Hadoop 막 따라하고 테스트 하기...

ITWeb/Hadoop일반 2012. 3. 6. 12:01
[참고문서]
http://apache.mirror.cdnetworks.com//hadoop/common/
http://wiki.apache.org/hadoop/GettingStartedWithHadoop
http://wiki.apache.org/hadoop/HowToConfigure
http://wiki.apache.org/hadoop/QuickStart
http://hadoop.apache.org/common/docs/current/cluster_setup.html
http://hadoop.apache.org/common/docs/current/single_node_setup.html


[Prepare to Start the Hadoop Cluster]
Unpack the downloaded Hadoop distribution. In the distribution, edit the file conf/hadoop-env.sh to define at least JAVA_HOME to be the root of your Java installation.
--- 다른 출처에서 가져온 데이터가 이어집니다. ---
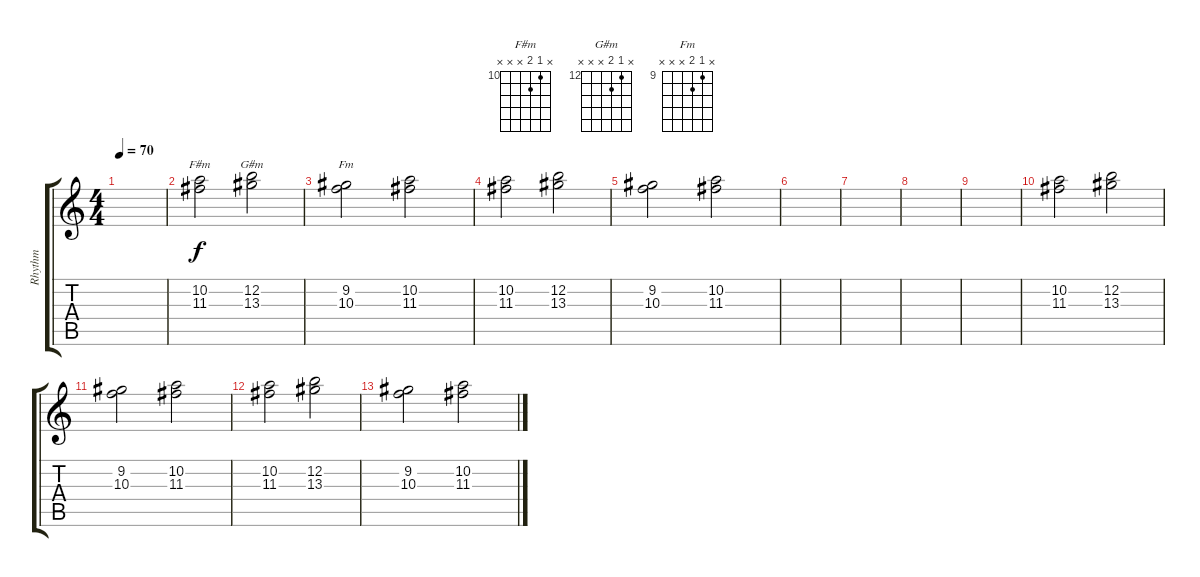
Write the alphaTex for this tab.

\track ("Rhythm" "Rhythm") {instrument distortionguitar}
\staff {score tabs}
\tuning (E4 B3 G3 D3 A2 E2) {hide}
\chord ("F#m" x 10 11 x x x) {firstfret 10}
\chord ("G#m" x 12 13 x x x) {firstfret 12}
\chord ("Fm" x 9 10 x x x) {firstfret 9}
\ts (4 4)
\tempo 70
\clef g2
\ks c
|
(10.2 11.3).2{ch "F#m"} (12.2 13.3).2{ch "G#m"} |
(9.2 10.3).2{ch "Fm"} (10.2 11.3).2 |
(10.2 11.3).2 (12.2 13.3).2 |
(9.2 10.3).2 (10.2 11.3).2 |
|
|
|
|
(10.2 11.3).2 (12.2 13.3).2 |
(9.2 10.3).2 (10.2 11.3).2 |
(10.2 11.3).2 (12.2 13.3).2 |
(9.2 10.3).2 (10.2 11.3).2
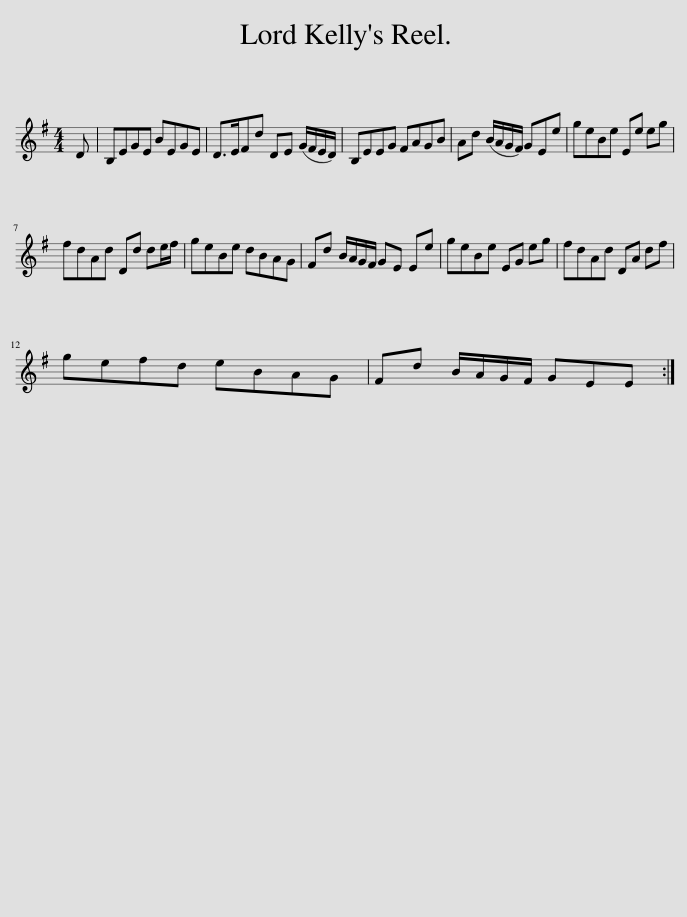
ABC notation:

X:1
L:1/8
M:4/4
I:linebreak $
K:Emin
V:1 treble
V:1
 D | B,EGE BEGE | D>EFd DE (G/F/E/D/) | B,EEG FAGB | Ad (B/A/G/F/) GEe | %5
 geBe Ee eg |$ fdAd Dd de/f/ | geBe dBAG | Fd B/A/G/F/ GE Ee | geBe EG eg | %10
 fdAd DA df |$ gefd eBAG | Fd B/A/G/F/ GEE :| %13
Try the following command:
$ bin/hadoop
This will display the usage documentation for the hadoop script.


[Standalone Operation]
[hadoop-0.21.0]
cd $HADOOP_HOME
mkdir input
cp conf/*.xml input
bin/hadoop jar hadoop-mapred-examples-0.21.0.jar grep input output 'dfs[a-z.]+'
cat output/*

[hadoop-0.22.0]
ubuntu:~/app/hadoop-0.22.0$ mkdir input
ubuntu:~/app/hadoop-0.22.0$ cp conf/*.xml input
ubuntu:~/app/hadoop-0.22.0$ bin/hadoop jar hadoop-mapred-examples-0.22.0.jar grep input output 'dfs[a-z.]+'
ubuntu:~/app/hadoop-0.22.0$ cat output/*

[hadoop-1.0.1]
ubuntu:~/app/hadoop-1.0.1$ mkdir input
ubuntu:~/app/hadoop-1.0.1$ cp conf/*.xml input
ubuntu:~/app/hadoop-1.0.1$ bin/hadoop jar hadoop-mapred-examples-0.22.0.jar grep input output 'dfs[a-z.]+'
ubuntu:~/app/hadoop-1.0.1$ cat output/*
- 직접 해보시면 아시겠지만.. 동일하게 동작하며 똑같은 결과가 나옵니다.


[Pseudo-Distributed Operation]
[hadoop-0.21.0]
{conf/core-site.xml}
<?xml version="1.0"?>
<?xml-stylesheet type="text/xsl" href="configuration.xsl"?>

<!-- Put site-specific property overrides in this file. -->

<configuration>
    <property>
        <name>fs.default.name</name>
        <value>hdfs://localhost:9000</value>
    </property>
</configuration>

{conf/hdfs-site.xml}
<?xml version="1.0"?>
<?xml-stylesheet type="text/xsl" href="configuration.xsl"?>

<!-- Put site-specific property overrides in this file. -->

<configuration>
    <property>
        <name>dfs.replication</name>
        <value>1</value>
    </property>
</configuration>

{conf/mapred-site.xml}
<?xml version="1.0"?>
<?xml-stylesheet type="text/xsl" href="configuration.xsl"?>

<!-- Put site-specific property overrides in this file. -->

<configuration>
    <property>
        <name>mapred.job.tracker</name>
        <value>localhost:9001</value>
    </property>
</configuration>

{Setup passphraseless ssh}
Now check that you can ssh to the localhost without a passphrase:
$ ssh localhost

If you cannot ssh to localhost without a passphrase, execute the following commands:
$ ssh-keygen -t dsa -P '' -f ~/.ssh/id_dsa
$ cat ~/.ssh/id_dsa.pub >> ~/.ssh/authorized_keys
- "ssh: connect to host localhost port 22: Connection refused" 가 나오면 일단 ssh 가 정상 설치 되어 있는지 확인을 하고, 설치가 되어 있다면 /etc/ssh/sshd_config 에 port 설정은 잘 되어 있는지 보시고 restart 후 재시도 하시면 될 겁니다. (더 상세한 내용은 구글링을 통해서 해결해 보세요.)

{Execution}
ubuntu:~/app/hadoop-0.21.0$ bin/hadoop namenode -format
ubuntu:~/app/hadoop-0.21.0$ bin/start-all.sh

The hadoop daemon log output is written to the ${HADOOP_LOG_DIR} directory (defaults to ${HADOOP_HOME}/logs).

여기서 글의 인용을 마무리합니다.